The Iraqi Curator’s PowerPoint

You can see the footprints around the hole

The Iraqi Curator said. They smashed the head

Because they could not lift it from its base,

This statue of Nike. It’s still missing.

And this is Umma Al-Ghareb, my dig site.

The Mother of Scorpions, it means. Y’anni,

Next slide: more damage by looters. If the eyes

Are gems, they will be made into holes.

If the skin is gold, goodbye. Now this is a sight:

The bodies too heavy, so they took the heads

Of these terracotta lions. A slide is missing

Here. What I ask you is this: base

What you believe on what you can almost see.

For example: you hear the dogs bay

From the outskirts of the city. They head

Wherever they smell flesh. My eyes

Still see buildings that now are holes.

What you see is not what is missing.

Next slide. I’d heard that Etana, missing

For years, was in Damascus. Then in Beirut.

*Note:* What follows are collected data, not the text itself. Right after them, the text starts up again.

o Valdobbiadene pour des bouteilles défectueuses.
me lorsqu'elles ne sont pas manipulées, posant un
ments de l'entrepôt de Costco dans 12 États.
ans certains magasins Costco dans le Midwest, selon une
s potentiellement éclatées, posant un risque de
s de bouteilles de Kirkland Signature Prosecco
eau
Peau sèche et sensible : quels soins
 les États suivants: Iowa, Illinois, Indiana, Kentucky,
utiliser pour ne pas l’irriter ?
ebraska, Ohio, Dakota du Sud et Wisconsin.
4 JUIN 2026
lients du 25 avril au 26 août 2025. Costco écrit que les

Then, I got a call from an art friend, a whole

Continent away. Does it have a scratch at the base

Of his hand and along his chest I said he said yes

Of course I said and it is headless

And writing on the shoulder beneath no head

And he said yes and yes the right arm missing

And I said my God I said John take my eyes

And let me see. I was blind and now had sight

Though I could not see it. This is the basis

Of art, sadiki. There’s something beyond the hole

Which each must face. Missile sites. Army bases.

The hole in the ground where thousands climbed

Into sky. Missing heads of state. Eyes.